Testo citato
○ ○ ○ ○ ○

Ovviamente molte persone sono entrate in cassa integrazione (quando è stato possibile, perchè chi lavorava in nero non ne ha diritto) e perciò ci sono meno entrate in famiglia. Questo porta a rivalutare e soppesare quali siano le spese più necessarie e quali quelle che si possono rimandare. 

Ora sta insorgendo un altro "grave" problema del tutto italico! NON POTREMO FARE IL CENONE DI NATALE! o perlomeno intorno al desco non ci potranno essere più di 6 persone (così consigliano gli esperti del settore). Ecco a questo proposito mi ricordo quando vivevo da bambina a Villasanta (MI) il Natale era più o meno così: Vigilia di Natale, ore 21 Una campanella suonava (era la nostra padrona di casa che sulle scale sbatacchiava la povera campanella per noi bambini) e noi ragazzini dovevamo correre a letto che quella era la campanella di Babbo Natale che avvisava che era giunta l'ora della nanna. Non esisteva cenone, per lo meno non a casa mia. L'indomani, giorno di Natale mi svegliavo prestissimo per andare a vedere se in quella che pomposamente chiamavamo sala, c'era qualche pacchetto. Ovviamente c'era, magari uno o due e io ero entusiasta di qualunque cosa potessi trovare. Poi c'era il pranzo di Natale che consisteva in pasta in brodo e fagiano ripieno con patate al forno. Panettone e stop.

Quanti eravamo a tavola? Mio papà, mia mamma e io, che i nonni erano a Milano e Verona e a Villasanta non avevamo parenti. 

Questo per dire che se per un anno non si fanno stravizi si vive lo stesso, l'importante è sapere che le persone a cui vuoi bene e che ti vogliono bene siano al sicuro da possibili contagi. Quando finirà tutto questo, perchè finirà, allora potremo ricominciare ad abbracciarci e a fare megacenoni tutti insieme.

○ ○ ○ ○ ○

Materiale fornito

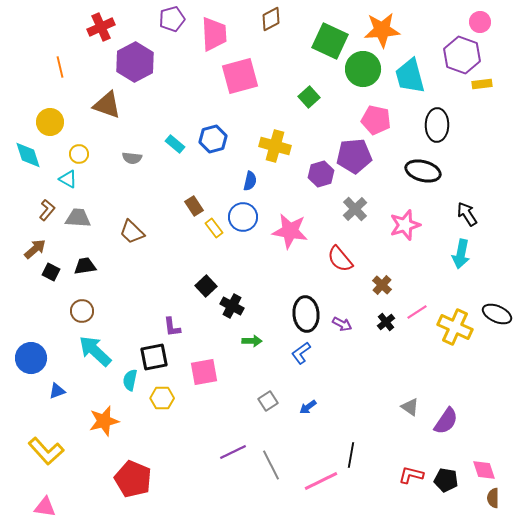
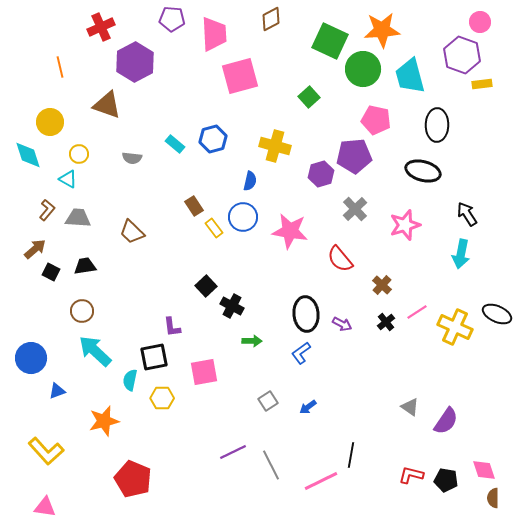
purple pentagon at (172, 19): rotated 20 degrees clockwise
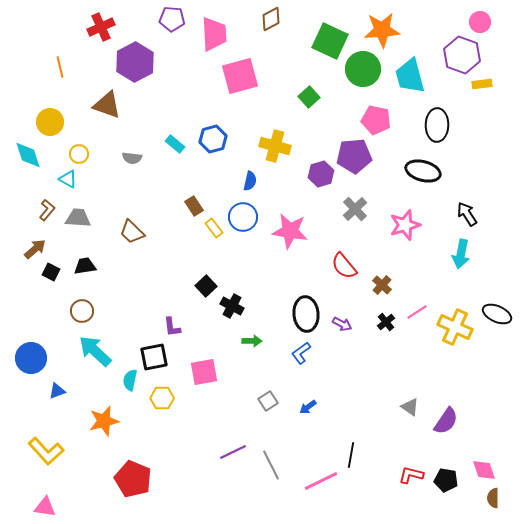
red semicircle at (340, 259): moved 4 px right, 7 px down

○ ○ ○ ○ ○

Consegna A
Riporti il passo del testo citato che si apre con le parole "Ovviamente molte persone" e si chiude con "si possono rimandare.", sostituendo "cassa integrazione" con "disoccupazione".
Consegna B
Secondo il testo citato, in che cosa consisteva il pranzo di Natale?
Le righe non hanno alcun legame con il testo citato.

Soluzione A
Ovviamente molte persone sono entrate in disoccupazione (quando è stato possibile, perchè chi lavorava in nero non ne ha diritto) e perciò ci sono meno entrate in famiglia. Questo porta a rivalutare e soppesare quali siano le spese più necessarie e quali quelle che si possono rimandare.

Soluzione B
Pasta in brodo e fagiano ripieno con patate al forno, seguiti dal panettone.